Battle of the Somme, Jul–Nov 1916
British offensive to break through German lines near the Somme River in northeastern France and relieve pressure on Verdun to the south, it was intended to be “the big push” that would end the war. A week of bombardments sent 1.6 million shells screaming into the German lines, but their damage was insignificant. When British troops attacked on July 1, they suffered the greatest single-day loss in all of Britain’s history: 60,000 casualties, one-third of which were killed. As the offensive dragged on, French troops came to reinforce the British. When the battles ended in mid-November, the Allies had won just five miles (eight km) of ground, but attrition was high among the German defenders, including a large number of junior officers and NCOs, which would affect their army’s effectiveness during the remaining years of the war.
Allied casualties: 615,000, approximately two-thirds of them British
German casualties: 650,000

Third Battle of Ypres (Passchendaele), Jul–Nov 1917
The area around Ypres, Belgium, had already witnessed two bloody struggles during the war, one of which saw the Germans’ first use of poison gas. Before launching the July 1917 offensive, British guns hurled 4.5 million artillery shells against the Germans’ position, but fortifications protected the defenders effectively.

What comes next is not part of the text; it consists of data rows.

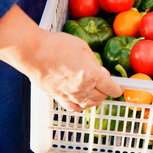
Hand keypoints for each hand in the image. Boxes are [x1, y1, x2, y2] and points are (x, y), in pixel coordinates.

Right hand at [0, 5, 122, 111]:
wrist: (33, 51)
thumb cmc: (57, 45)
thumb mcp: (83, 48)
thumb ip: (96, 63)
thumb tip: (103, 74)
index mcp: (92, 75)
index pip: (111, 88)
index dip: (117, 90)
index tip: (119, 89)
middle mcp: (82, 88)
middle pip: (100, 97)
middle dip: (106, 93)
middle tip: (106, 87)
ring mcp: (69, 94)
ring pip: (88, 104)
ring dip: (95, 100)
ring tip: (96, 94)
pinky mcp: (57, 97)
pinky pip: (73, 108)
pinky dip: (81, 106)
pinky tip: (82, 102)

The first waves of attacking British were mowed down. The months of August and October saw some of the heaviest rains in 30 years, which turned the battlefield into a quagmire. Attacking soldiers at times found themselves in knee-deep mud as enemy machine-gun bullets whistled toward them; some men and animals literally drowned in the mud of the fields that had been churned up by the extensive artillery barrage and soaked with rain. The offensive gained just five miles (eight km), including the village of Passchendaele.
Allied casualties: 325,000
German casualties: 260,000

Spring Offensive (Ludendorff Offensive, Kaiser’s Battle), Mar–Apr 1918
German offensive on the Western Front intended to win the war before the American troops that had begun arriving in France could fully deploy. Planned by General Paul von Hindenburg’s Chief of Staff Erich Ludendorff, the main offensive was to be against the British forces on the Somme Front, accompanied by three diversionary attacks. Initially, the offensive sent the Allied troops reeling back, but the Germans advanced so quickly their supplies could not keep up in the muddy terrain pockmarked with shell craters. The attack fizzled with the Germans in a weak defensive position, but they had inflicted severe losses that were only made up by the arrival of American troops.
Allied casualties: 850,000
German casualties, 650,000

Hundred Days Offensive Jul–Nov 1918
Allied (American, British, French) offensive on the Western Front against German Second Army. Includes the battles of Amiens, Second Somme, Second Noyons, Second Arras, Meuse-Argonne Offensive. Pushed Germans back to the Hindenburg Line of fortifications protecting Germany. The offensive continued, broke through the Hindenburg Line, and resulted in Germany’s surrender, ending the war.